I'm highly impressed by that, being one of the worst substitute teachers I've ever known. I just write whatever the teacher asks on the board (if indeed the teacher leaves anything) and hope for the best. If anyone gives me a hard time I call security and have them removed, which I'd never do in my own classes. But why bother personally disciplining kids I won't see tomorrow?

Subbing is really very hard, I think, and I doubt very much I'll be among those who come back to sub after retirement. There are a few blogs from brave souls who sub regularly, notably Mr. Lawrence and this new guy on the block. You've gotta respect these folks. Next to the special ed. teachers, perhaps, they've got the roughest jobs in the school.

Tuesday, April 03, 2007

The Carnival of Education.... up right now at Getting Green.

Mr. Bloomberg Defends Parents

Mayor Mike is deeply, deeply upset that the charter cap has been raised. Though it's what he wanted, it's not how he wanted it. Why wasn't there a clause in the mayoral control agreement giving the mayor what he wants, when he wants it, how he wants it, and as much of it as he wants?

That's what parents want, says Mayor Mike, who's single-handedly halted ballot referendums to lower class size (parents didn't want them, apparently).

There will be 50 more charters here in fun city, but in order to avoid hiring union employees, they will have to keep enrollment below 250 each. I've read elsewhere that they'll have to keep enrollment at this level for the first two years (and then they can avoid unions altogether).

This is a terrible inconvenience for Mayor Mike.

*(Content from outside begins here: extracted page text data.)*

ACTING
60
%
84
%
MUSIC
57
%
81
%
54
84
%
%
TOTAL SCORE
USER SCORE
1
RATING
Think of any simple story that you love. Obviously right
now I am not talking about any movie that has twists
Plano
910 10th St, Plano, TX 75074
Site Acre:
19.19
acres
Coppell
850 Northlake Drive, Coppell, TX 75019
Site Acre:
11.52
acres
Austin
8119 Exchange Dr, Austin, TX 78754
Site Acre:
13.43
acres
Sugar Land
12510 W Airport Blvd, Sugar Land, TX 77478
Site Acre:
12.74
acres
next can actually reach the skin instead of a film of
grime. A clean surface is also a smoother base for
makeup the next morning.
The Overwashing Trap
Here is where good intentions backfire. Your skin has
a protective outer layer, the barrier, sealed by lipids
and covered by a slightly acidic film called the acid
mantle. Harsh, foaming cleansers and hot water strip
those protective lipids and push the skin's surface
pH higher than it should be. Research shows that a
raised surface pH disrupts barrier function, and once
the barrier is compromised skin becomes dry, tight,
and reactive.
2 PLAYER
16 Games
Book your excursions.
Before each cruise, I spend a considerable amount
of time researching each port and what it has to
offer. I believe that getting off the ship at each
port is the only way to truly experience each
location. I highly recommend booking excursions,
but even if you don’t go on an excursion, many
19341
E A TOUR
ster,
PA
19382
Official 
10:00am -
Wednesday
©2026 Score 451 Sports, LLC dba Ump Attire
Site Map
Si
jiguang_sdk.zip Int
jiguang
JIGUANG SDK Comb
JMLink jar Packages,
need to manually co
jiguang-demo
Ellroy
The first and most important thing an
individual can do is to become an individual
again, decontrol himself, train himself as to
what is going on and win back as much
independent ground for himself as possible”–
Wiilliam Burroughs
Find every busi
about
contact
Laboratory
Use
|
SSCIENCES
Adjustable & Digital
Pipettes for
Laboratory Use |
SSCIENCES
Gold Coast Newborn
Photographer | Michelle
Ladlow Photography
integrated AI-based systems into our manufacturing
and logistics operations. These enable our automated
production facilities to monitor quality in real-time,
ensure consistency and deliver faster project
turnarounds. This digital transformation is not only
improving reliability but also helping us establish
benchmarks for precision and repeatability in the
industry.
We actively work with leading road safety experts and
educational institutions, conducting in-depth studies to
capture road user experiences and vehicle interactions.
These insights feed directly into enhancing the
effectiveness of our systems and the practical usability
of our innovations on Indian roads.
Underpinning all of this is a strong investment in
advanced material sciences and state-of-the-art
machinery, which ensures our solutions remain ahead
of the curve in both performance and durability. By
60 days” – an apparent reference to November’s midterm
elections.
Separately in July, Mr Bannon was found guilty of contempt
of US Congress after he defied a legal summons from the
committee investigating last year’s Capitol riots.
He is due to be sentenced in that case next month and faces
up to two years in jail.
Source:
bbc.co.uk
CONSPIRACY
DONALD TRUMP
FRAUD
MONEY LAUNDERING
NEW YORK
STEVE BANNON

Even though the UFT has repeatedly shown itself willing to toss aside the rights of working teachers, and even though it's bought into his "more work for less pay" philosophy, Mayor Mike wants all schools to be able to fire teachers just for the heck of it, no matter how many students they may have. But UFT President Randi Weingarten knows such an arrangement could result in fewer duespayers (and less money, therefore, for patronage).

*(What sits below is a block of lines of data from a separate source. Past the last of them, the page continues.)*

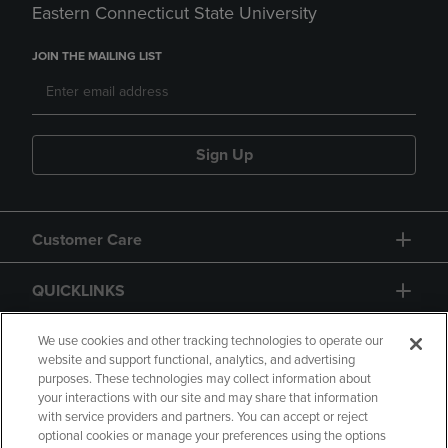
Eastern Connecticut State University
JOIN THE MAILING LIST
Sign Up
Customer Care
QUICKLINKS
GIFT CARD
We use cookies and other tracking technologies to operate our
website and support functional, analytics, and advertising
purposes. These technologies may collect information about
your interactions with our site and may share that information
with service providers and partners. You can accept or reject
optional cookies or manage your preferences using the options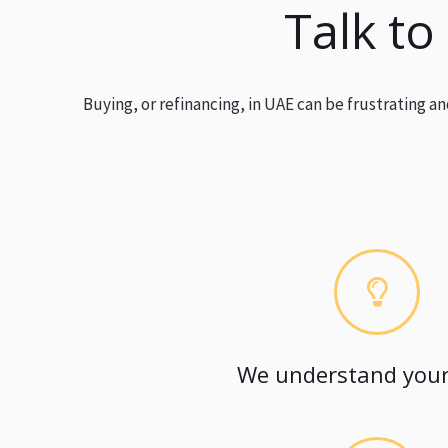
Talk to
Buying, or refinancing, in UAE can be frustrating 
We understand your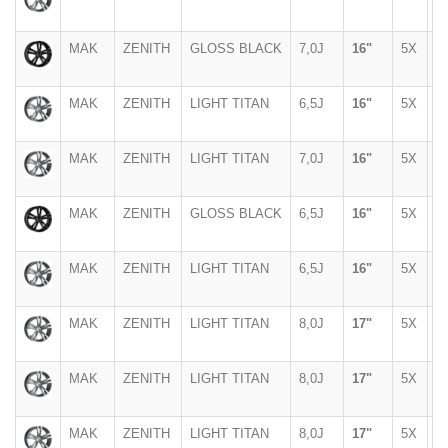
MAK
ZENITH
GLOSS BLACK
7,0J
16"
5X
1
MAK
ZENITH
LIGHT TITAN
6,5J
16"
5X
1
MAK
ZENITH
LIGHT TITAN
7,0J
16"
5X
1
MAK
ZENITH
GLOSS BLACK
6,5J
16"
5X
1
MAK
ZENITH
LIGHT TITAN
6,5J
16"
5X
1
MAK
ZENITH
LIGHT TITAN
8,0J
17"
5X
1
MAK
ZENITH
LIGHT TITAN
8,0J
17"
5X
1
MAK
ZENITH
LIGHT TITAN
8,0J
17"
5X
1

Still, Mayor Mike is not to be dissuaded. He wants the freedom to offer the best facilities in the cities to billionaires, and right to fire teachers for even mentioning unions to their co-workers.

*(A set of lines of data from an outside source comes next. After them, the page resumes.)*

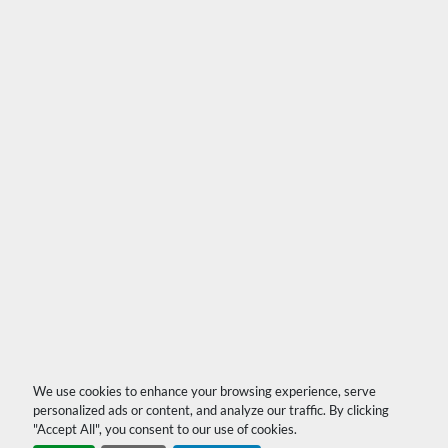
We use cookies to enhance your browsing experience, serve
personalized ads or content, and analyze our traffic. By clicking
"Accept All", you consent to our use of cookies.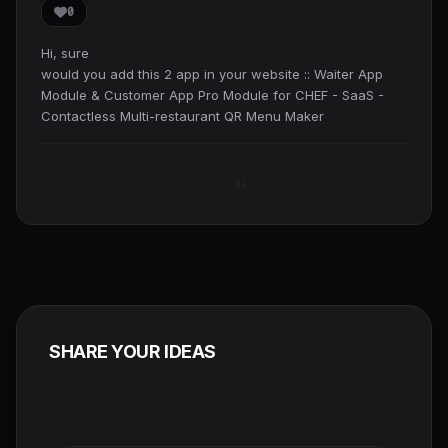
0
Hi, sure
would you add this 2 app in your website :: Waiter App
Module & Customer App Pro Module for CHEF - SaaS -
Contactless Multi-restaurant QR Menu Maker
#1
SHARE YOUR IDEAS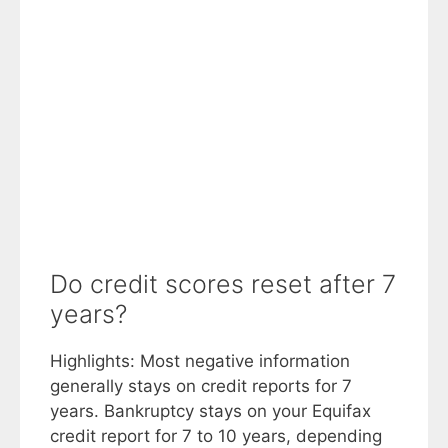
Do credit scores reset after 7
years?
Highlights: Most negative information
generally stays on credit reports for 7
years. Bankruptcy stays on your Equifax
credit report for 7 to 10 years, depending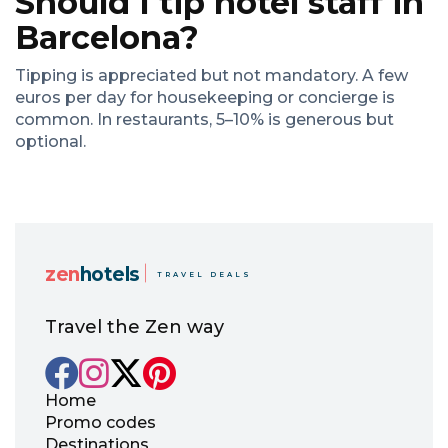
Should I tip hotel staff in
Barcelona?
Tipping is appreciated but not mandatory. A few
euros per day for housekeeping or concierge is
common. In restaurants, 5–10% is generous but
optional.
zen
hotels
TRAVEL DEALS
Travel the Zen way
Home
Promo codes
Destinations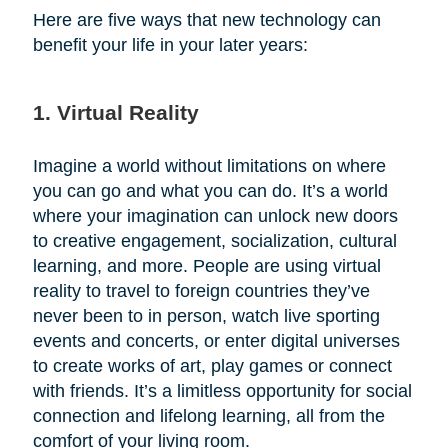
Here are five ways that new technology can
benefit your life in your later years:
1. Virtual Reality
Imagine a world without limitations on where
you can go and what you can do. It’s a world
where your imagination can unlock new doors
to creative engagement, socialization, cultural
learning, and more. People are using virtual
reality to travel to foreign countries they’ve
never been to in person, watch live sporting
events and concerts, or enter digital universes
to create works of art, play games or connect
with friends. It’s a limitless opportunity for social
connection and lifelong learning, all from the
comfort of your living room.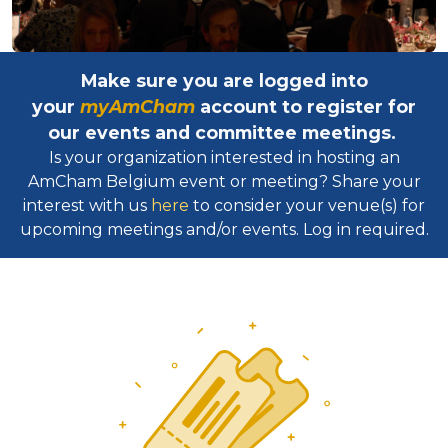
Make sure you are logged into
your
myAmCham
account to register for
our events and committee meetings.
Is your organization interested in hosting an
AmCham Belgium event or meeting? Share your
interest with us
here
to consider your venue(s) for
upcoming meetings and/or events. Log in required.​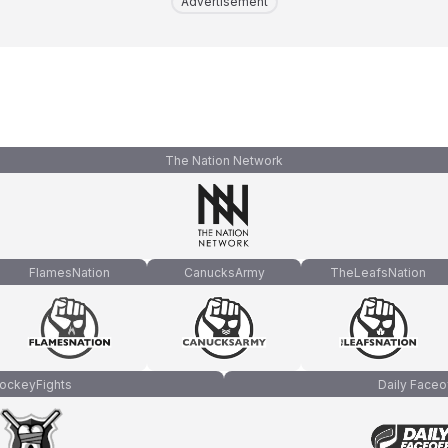
Advertisement
The Nation Network
FlamesNation
CanucksArmy
TheLeafsNation
ockeyFights
Daily Faceo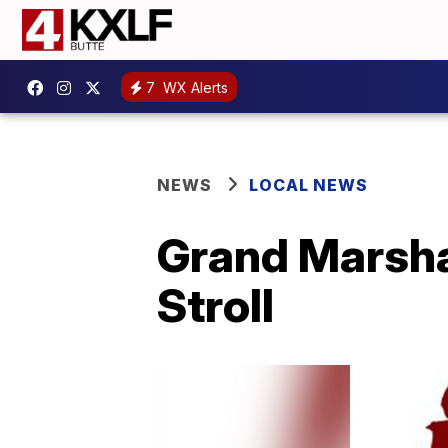
7
WX Alerts
NEWS
LOCAL NEWS
Grand Marsha
Stroll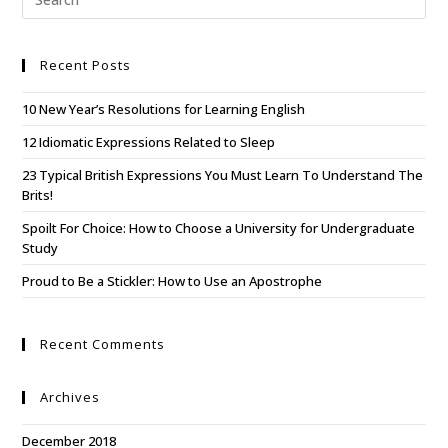
Recent Posts
10 New Year’s Resolutions for Learning English
12 Idiomatic Expressions Related to Sleep
23 Typical British Expressions You Must Learn To Understand The
Brits!
Spoilt For Choice: How to Choose a University for Undergraduate
Study
Proud to Be a Stickler: How to Use an Apostrophe
Recent Comments
Archives
December 2018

It's crucial that kids have the freedom to attend charter schools where their teachers can be fired for no reason whatsoever. That way, they can get a fine education, grow up, and get fired from jobs of their own for no reason whatsoever.

That's what parents want, says Mayor Mike.

Monday, April 02, 2007

What Possible Motivation Would I Have?

Let's say you have a government program that costs, oh, a billion dollars a year. Let's say it needs to be evaluated. Who are you gonna call?

Well, in the case of the Reading First program, we seem to have hired the company that set it up in the first place. After all, who knows better than they what's going on? Sure, there have been accusations of corruption, but a company wouldn't lie to protect its own interests, would it?

Let's rejoice that cynicism has not infected those who determine what is and is not good for our children. After all, why would we give them all that money in the first place if we didn't trust them?

I'm reminded of the old Hair Club for Men commercial--"Why would I lie to you? I am the president of the company."

Thanks to reality-based educator

Sunday, April 01, 2007


Due to lack of interest, Apathy Day has been cancelled until further notice.